Je me félicite que dans l’avant-propos du rapport on puisse lire que « la libre circulation est au cœur de la construction européenne » et que « Schengen constitue un acquis précieux » et que « Schengen est un symbole de la citoyenneté européenne et constitue un facteur de fluidité économique propice aux échanges commerciaux ».

Le rapport reconnaît également que les mesures prises par le gouvernement depuis 2014 vont dans le bon sens. Il formule également des propositions de réformes. C’est là que des divergences apparaissent entre droite et gauche.

Sur les 32 propositions, je suis d’accord avec certaines qui vont justement dans le sens de « mieux » d’Europe :

– consolidation de l’espace Schengen existant avant tout élargissement ;
– création d’un corps de garde-frontières et de garde-côtes européens habilités à effectuer les contrôles à la frontière extérieure de l’espace Schengen ;
– extension du PNR (passenger name record) aux vols effectués à l’intérieur de l’Union européenne ;
– création de visa européen pour l’asile ;
– information des parlements nationaux ;
– simplification des instruments de coopération policière transfrontalière ;
– renforcement de FRONTEX ;
– renforcement du système PARAFE (contrôle automatique des passeports).

Sur d’autres propositions je suis en désaccord comme la proposition de la création de centre d’enregistrement (hotspots) dans des Etats hors espace Schengen. Ceci tient à des raisons juridiques autant que politiques car une telle démarche serait inconstitutionnelle et ferait courir des risques aux demandeurs d’asiles. On imagine mal la création de hotspots en Lybie par exemple. Je suis également circonspect devant la proposition d’utiliser des données PNR pour l’ensemble des voyages en train ou autocars. Cela représenterait une lourdeur considérable. Je considère qu’il faut plutôt se concentrer sur la mise en œuvre du PNR aérien ainsi que sur les coopérations policières et judiciaires transfrontalières et sur des contrôles d’identité renforcés par les polices ferroviaires.

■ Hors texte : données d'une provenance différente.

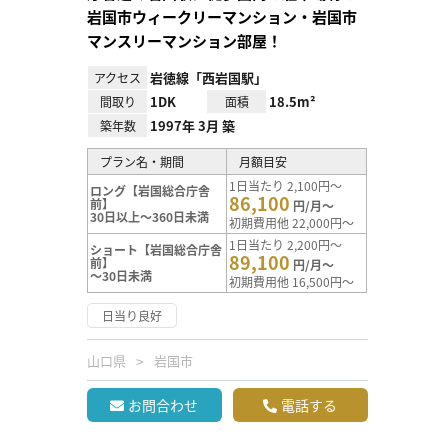
岩国市ウィークリーマンション・岩国市
マンスリーマンション部屋！
岩徳線「西岩国駅」
アクセス
1DK
18.5m²
間取り
面積
1997年 3月 築
築年数
プラン名・期間
月額目安
1日当たり 2,100円～
ロング【岩国総合庁舎
86,100
前】
円/月～
30日以上～360日未満
初期費用他 22,000円～
1日当たり 2,200円～
ショート【岩国総合庁舎
89,100
前】
円/月～
～30日未満
初期費用他 16,500円～
日当り良好
山口県
岩国市
お問合わせ
電話する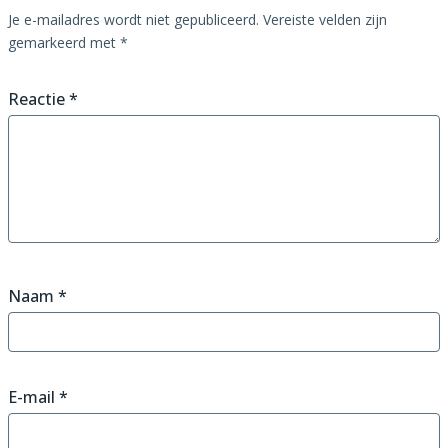
Je e-mailadres wordt niet gepubliceerd.
Vereiste velden zijn
gemarkeerd met
*
Reactie
*
Naam
*
E-mail
*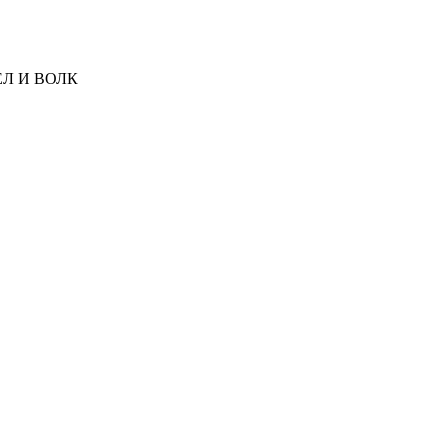
Л И ВОЛК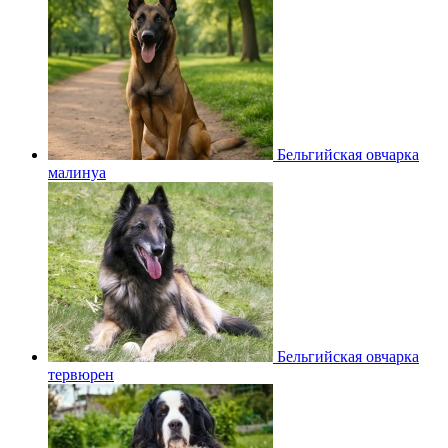
Бельгийская овчарка
малинуа
Бельгийская овчарка
тервюрен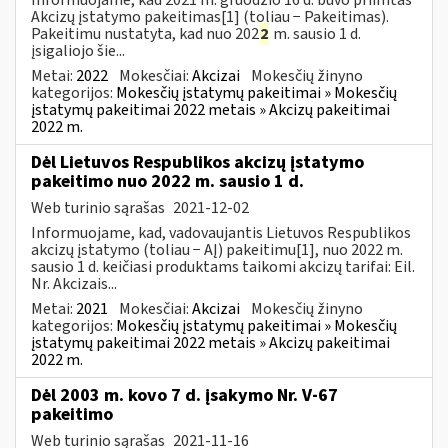
Akcizų įstatymo pakeitimas[1] (toliau − Pakeitimas).
Pakeitimu nustatyta, kad nuo 202
2
m. sausio 1 d.
įsigaliojo šie...
Metai:
2022
Mokesčiai:
Akcizai
Mokesčių žinyno
kategorijos:
Mokesčių įstatymų pakeitimai » Mokesčių
įstatymų pakeitimai 2022 metais » Akcizų pakeitimai
2022 m.
Dėl Lietuvos Respublikos akcizų įstatymo
pakeitimo nuo 2022 m. sausio 1 d.
Web turinio sąrašas
2021-12-02
Informuojame, kad, vadovaujantis Lietuvos Respublikos
akcizų įstatymo (toliau − AĮ) pakeitimu[1], nuo 2022 m.
sausio 1 d. keičiasi produktams taikomi akcizų tarifai: Eil.
Nr. Akcizais...
Metai:
2021
Mokesčiai:
Akcizai
Mokesčių žinyno
kategorijos:
Mokesčių įstatymų pakeitimai » Mokesčių
įstatymų pakeitimai 2022 metais » Akcizų pakeitimai
2022 m.
Dėl 2003 m. kovo 7 d. įsakymo Nr. V-67
pakeitimo
Web turinio sąrašas
2021-11-16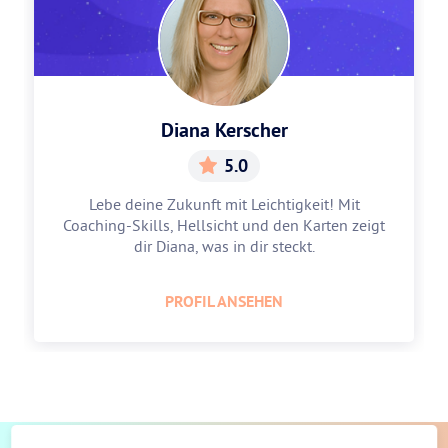
Diana Kerscher
5.0
Lebe deine Zukunft mit Leichtigkeit! Mit
Coaching-Skills, Hellsicht und den Karten zeigt
dir Diana, was in dir steckt.
PROFIL ANSEHEN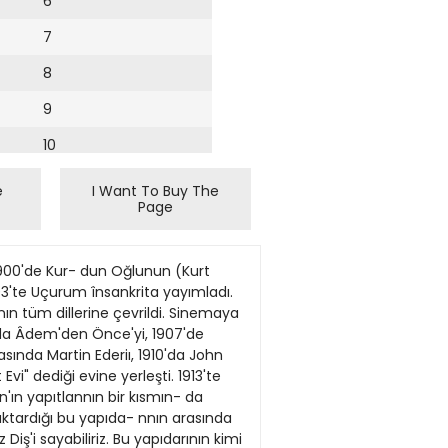
6
7
8
9
10
11
e
I Want To Buy The
Page
12
13
 1900'de Kur- dun Oğlunun (Kurt
14
3'te Uçurum însankrita yayımladı.
n tüm dillerine çevrildi. Sinemaya
15
6'da Âdem'den Önce'yi, 1907'de
sında Martin Ederiı, 1910'da John
16
vi" dediği evine yerleşti. 1913'te
'ın yapıtlannın bir kısmın- da
17
aktardığı bu yapıda- nnın arasında
18
ş'i sayabiliriz. Bu yapıdarının kimi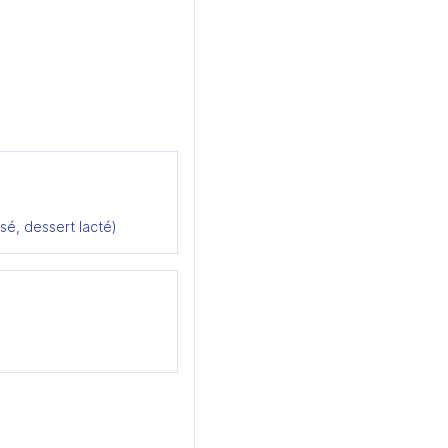
sé, dessert lacté)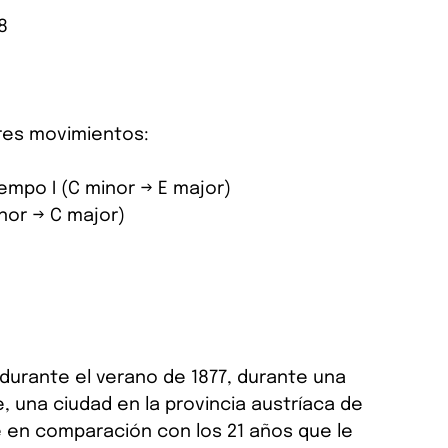
8
res movimientos:
empo I (C minor → E major)
nor → C major)
rante el verano de 1877, durante una 
 una ciudad en la provincia austríaca de 
e en comparación con los 21 años que le 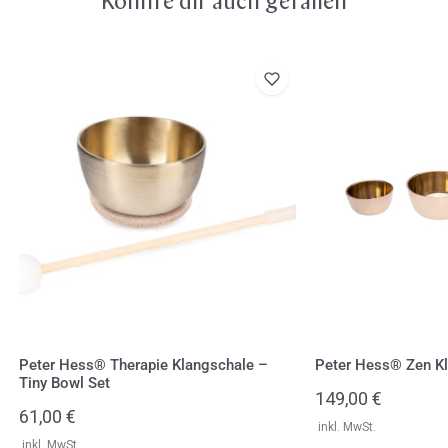
Könnte dir auch gefallen
Peter
Peter
Hess®
Hess®
Therapie
Zen
Klangschale
Klangschalen
–
Set
Tiny
Bowl
Set
Peter Hess® Therapie Klangschale –
Peter Hess® Zen Kl
Tiny Bowl Set
Regulärer
149,00 €
Regulärer
61,00 €
Preis
inkl. MwSt.
Preis
inkl. MwSt.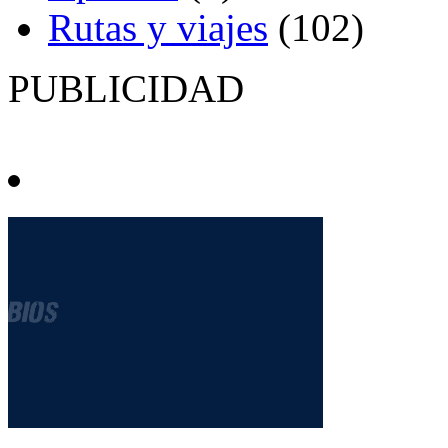
Rutas y viajes
(102)
PUBLICIDAD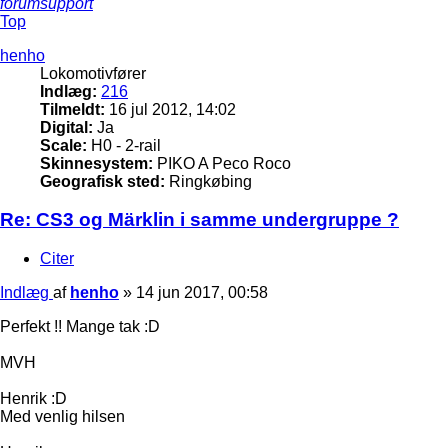
forumsupport
Top
henho
Lokomotivfører
Indlæg:
216
Tilmeldt:
16 jul 2012, 14:02
Digital:
Ja
Scale:
H0 - 2-rail
Skinnesystem:
PIKO A Peco Roco
Geografisk sted:
Ringkøbing
Re: CS3 og Märklin i samme undergruppe ?
Citer
Indlæg
af
henho
»
14 jun 2017, 00:58
Perfekt !! Mange tak :D
MVH
Henrik :D
Med venlig hilsen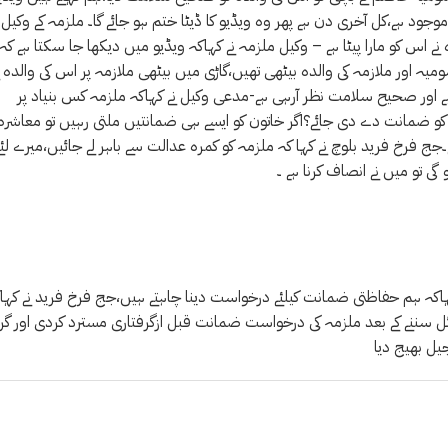
ے ویڈیو حاصل کی؟بس سٹاپ پر 3گھنٹے کی ویڈیو موجود ہے،کل آخری دن ہے پھر وہ ویڈیو کا ڈیٹا ختم ہو جائے گا۔ ملزمہ کے وکیل
نے اس کو مارا پیٹا ہے – وکیل ملزمہ نے کہاکہ ویڈیو میں دیکھا جا سکتا ہے کہ
ہ اور ملازمہ کی والدہ بیٹھی تھیں،گاڑی میں بیٹھی ملازمہ پر اس کی والدہ ن
بیٹھی ہے اور صحیح سلامت نظر آرہی ہے-مدعی وکیل نے کہاکہ ملزمہ کس بنیاد پر
کو ضمانت دے دی جائے؟اگر خاتون کو ایسے ہی ضمانتیں ملتی رہیں تو معاشرہ
ے۔جج فرخ فرید بلوچ نے کہا کہ ملزمہ کو کمرہ عدالت سے باہر لے جائیں،میرے لئے
 تو میں نے انصاف کرنا ہے ۔
ہاکہ ہم حفاظتی ضمانت کیلئے درخواست دینا چاہتے ہیں،جج فرخ فرید نے کہا
سننے کے بعد ملزمہ کی درخواست ضمانت قبل ازگرفتاری مسترد کردی اور گرف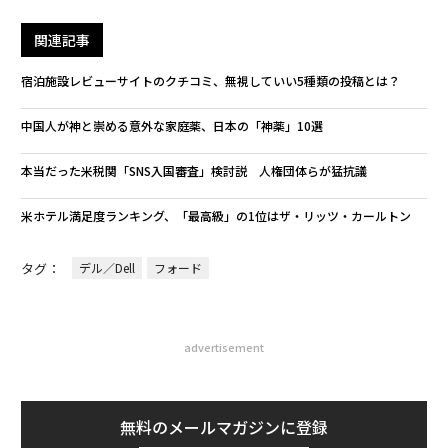
関連記事
宿泊施設レビューサイトのクチコミ、無視していい5種類の投稿とは？
中国人が神と崇める意外な家庭薬、日本の「神薬」10選
本当だった米税関「SNS入国審査」検討説 人権団体らが猛抗議
米ホテル満足度ランキング、「最高級」の1位はザ・リッツ・カールトン
タグ：
デル／Dell
フォード
advertisement
無料のメールマガジンに登録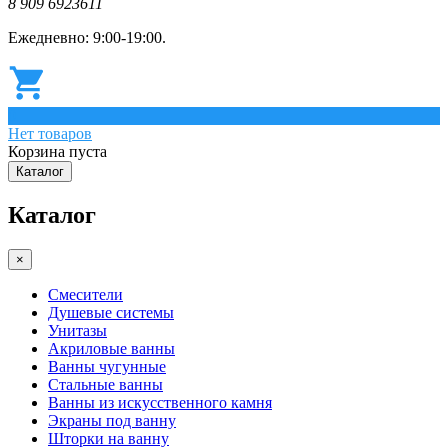
8 909 6923611
Ежедневно: 9:00-19:00.
0
Нет товаров
Корзина пуста
Каталог
Каталог
×
Смесители
Душевые системы
Унитазы
Акриловые ванны
Ванны чугунные
Стальные ванны
Ванны из искусственного камня
Экраны под ванну
Шторки на ванну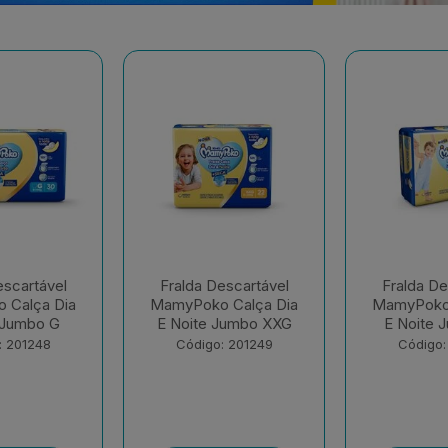
Descartável
Fralda Descartável
Fralda D
 Calça Dia
MamyPoko Calça Dia
MamyPo
 Jumbo XXG
E Noite Jumbo XG
Regu
o: 201249
Código: 201250
Código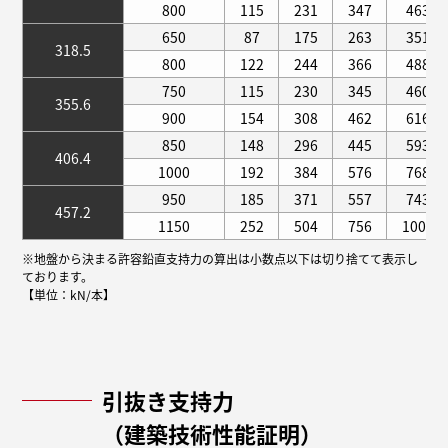
800
115
231
347
463
650
87
175
263
351
318.5
800
122
244
366
488
750
115
230
345
460
355.6
900
154
308
462
616
850
148
296
445
593
406.4
1000
192
384
576
768
950
185
371
557
743
457.2
1150
252
504
756
1008
※地盤から決まる許容鉛直支持力の算出は小数点以下は切り捨てて表示し
ております。
【単位：kN/本】
引抜き支持力
（建築技術性能証明）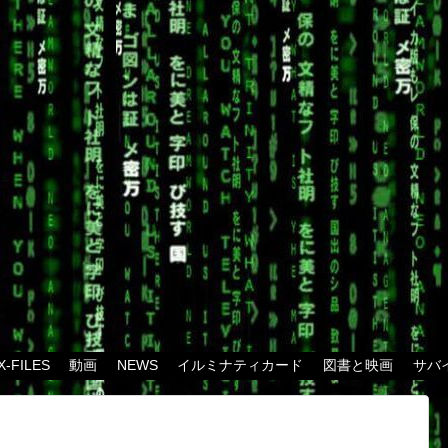
X-FILES
動画
NEWS
イルミナティカード
図書と映画
サバ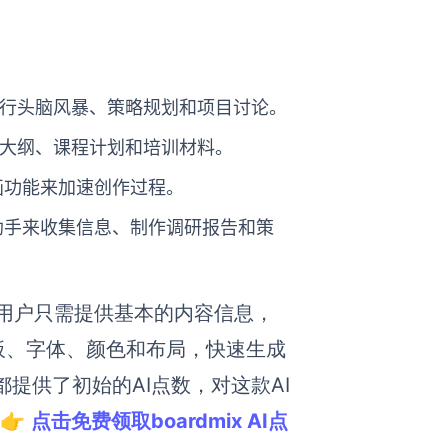
I 进行头脑风暴、策略规划和项目讨论。
作教学大纲、课程计划和培训材料。
画功能来加速创作过程。
 助手来收集信息、制作调研报告和策
能。用户只需提供基本的内容信息，
板、字体、颜色和布局，快速生成
户都提供了初始的AI点数，对这款AI
👉
点击免费领取boardmix AI点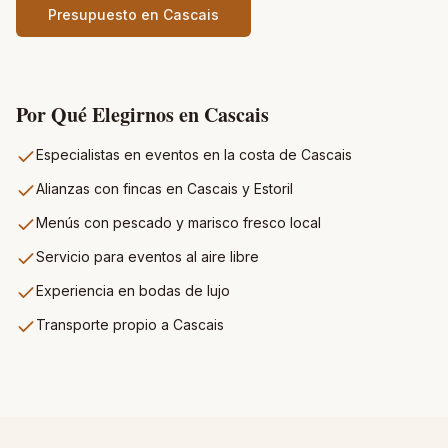
Presupuesto en
Cascais
Por Qué Elegirnos en
Cascais
Especialistas en eventos en la costa de Cascais
Alianzas con fincas en Cascais y Estoril
Menús con pescado y marisco fresco local
Servicio para eventos al aire libre
Experiencia en bodas de lujo
Transporte propio a Cascais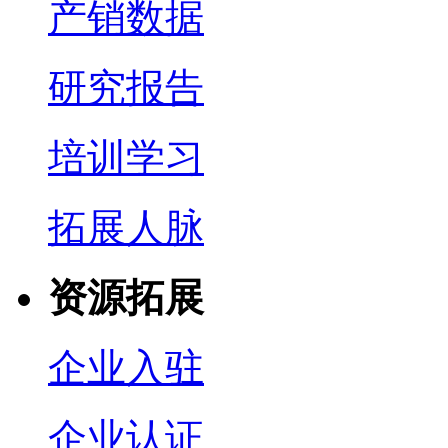
产销数据
研究报告
培训学习
拓展人脉
资源拓展
企业入驻
企业认证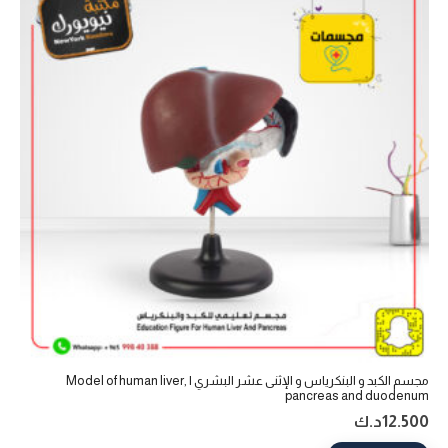
مجسم الكبد و البنكرياس و الإثنى عشر البشري | Model of human liver,
pancreas and duodenum
12.500
د.ك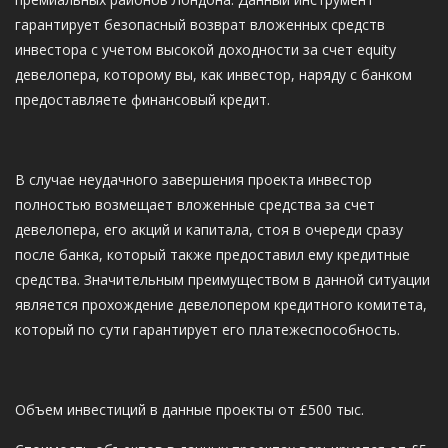
гарантирует безопасный возврат вложенных средств
инвестора с учетом высокой доходности за счет equity
девелопера, которому вы, как инвестор, наряду с банком
предоставляете финансовый кредит.
В случае неудачного завершения проекта инвестор
полностью возмещает вложенные средства за счет
девелопера, его акций и капитала, стоя в очереди сразу
после банка, который также предоставил ему кредитные
средства. Значительным преимуществом в данной ситуации
является прохождение девелопером кредитного комитета,
который по сути гарантирует его платежеспособность.
Объем инвестиций в данные проекты от £500 тыс.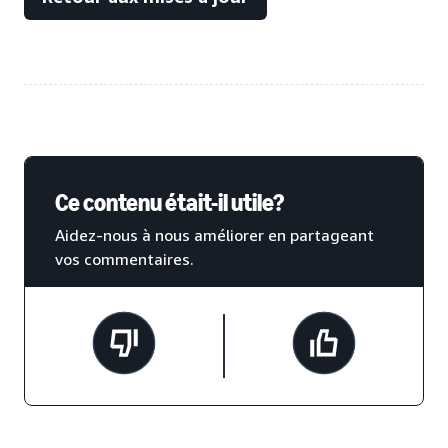
Ce contenu était-il utile?
Aidez-nous à nous améliorer en partageant
vos commentaires.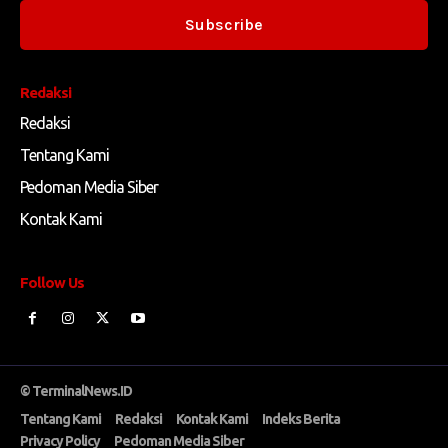
Subscribe
Redaksi
Redaksi
Tentang Kami
Pedoman Media Siber
Kontak Kami
Follow Us
© TerminalNews.ID
Tentang Kami
Redaksi
Kontak Kami
Indeks Berita
Privacy Policy
Pedoman Media Siber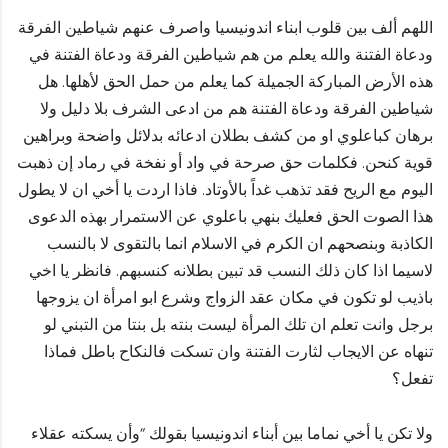
اللهم ألف بين قلوب ابناء اندونيسيا واصرف عنهم شياطين الفرقة
ودعاة الفتنة والله يعلم من هم شياطين الفرقة ودعاة الفتنة في
هذه الأرض المباركة الجميلة كما يعلم من حمل الحق لأهلها. هل
شياطين الفرقة ودعاة الفتنة هم من ادعى الشرف بلا دليل ولا
برهان كباعلوي او من كشف بطلان ادعائه بدلائل واضحة وبراهين
قوية كنحن. فكلمات حق صرحة في واد أو نفخة في رماد إن ذهبت
اليوم مع الريح فقد تذهب غداً بالأوتاد. فاذا اردت يا أخي ان لا يطول
هذا الصوت الحق فعليك بنهي باعلوي عن الاستمرار بهذه الدعوى
الكاذبة وبنصحهم ان الكرم في الاسلام انما بالتقوى لا بالنسب
لاسيما اذا كان ذلك النسب قد تبين بطلانه كنسبهم. فانظر يا اخي
باذيب لو تكون في مكان عقد الزواج وشرع ابو امرأة ان يزوجها
برجل وانت تعلم ان تلك المرأة ليست بنته بل بنتا من التبني لو
تنهاه عن الايجاب لثارت الفتنة وان تسكت فالنكاح باطل فماذا
تفعل؟
ولا تكن يا أخي نماما بين أبناء اندونيسيا بقولك “وأن يسكته عقلاء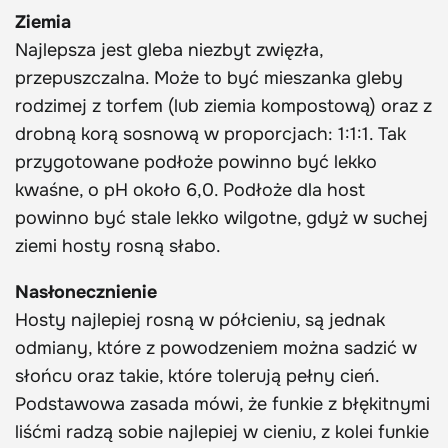
Ziemia
Najlepsza jest gleba niezbyt zwięzła,
przepuszczalna. Może to być mieszanka gleby
rodzimej z torfem (lub ziemia kompostową) oraz z
drobną korą sosnową w proporcjach: 1:1:1. Tak
przygotowane podłoże powinno być lekko
kwaśne, o pH około 6,0. Podłoże dla host
powinno być stale lekko wilgotne, gdyż w suchej
ziemi hosty rosną słabo.
Nasłonecznienie
Hosty najlepiej rosną w półcieniu, są jednak
odmiany, które z powodzeniem można sadzić w
słońcu oraz takie, które tolerują pełny cień.
Podstawowa zasada mówi, że funkie z błękitnymi
liśćmi radzą sobie najlepiej w cieniu, z kolei funkie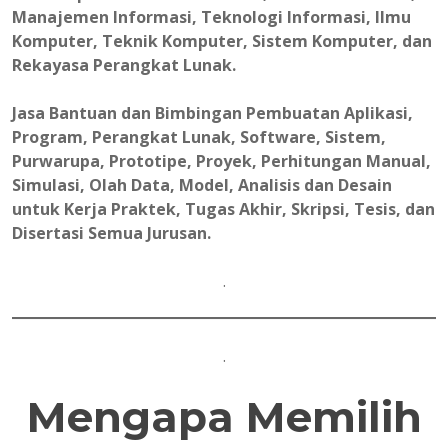
Manajemen Informasi, Teknologi Informasi, Ilmu
Komputer, Teknik Komputer, Sistem Komputer, dan
Rekayasa Perangkat Lunak.
Jasa Bantuan dan Bimbingan Pembuatan Aplikasi,
Program, Perangkat Lunak, Software, Sistem,
Purwarupa, Prototipe, Proyek, Perhitungan Manual,
Simulasi, Olah Data, Model, Analisis dan Desain
untuk Kerja Praktek, Tugas Akhir, Skripsi, Tesis, dan
Disertasi Semua Jurusan.
.
.
Mengapa Memilih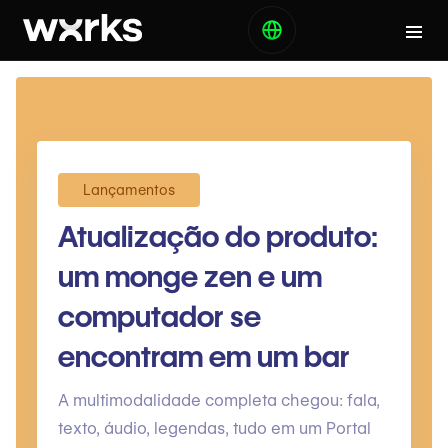
Lançamentos
Atualização do produto:
um monge zen e um
computador se
encontram em um bar
A multimodalidade completa chegou: fala,
texto, áudio, legendas, tudo em um Portal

Enfin, ce rapport est inabouti sur certains points. Il faudra nécessairement renforcer le système d’asile de Dublin dans le sens de plus de solidarité entre pays européens, développer les accords de réadmission et augmenter l’aide au développement pour les pays d’origine et de transit. Le rapport aurait dû également rappeler la nécessité de garantir la dignité et la sécurité aux migrants. Si l’union européenne a dû renforcer les contrôles à ses frontières extérieures, il convient de garder une approche humaniste fidèle aux valeurs européennes pour assurer aux migrants et réfugiés la protection nécessaire.

Aussi, comme les sénateurs du groupe socialiste et républicain je me suis abstenu sur ce rapport.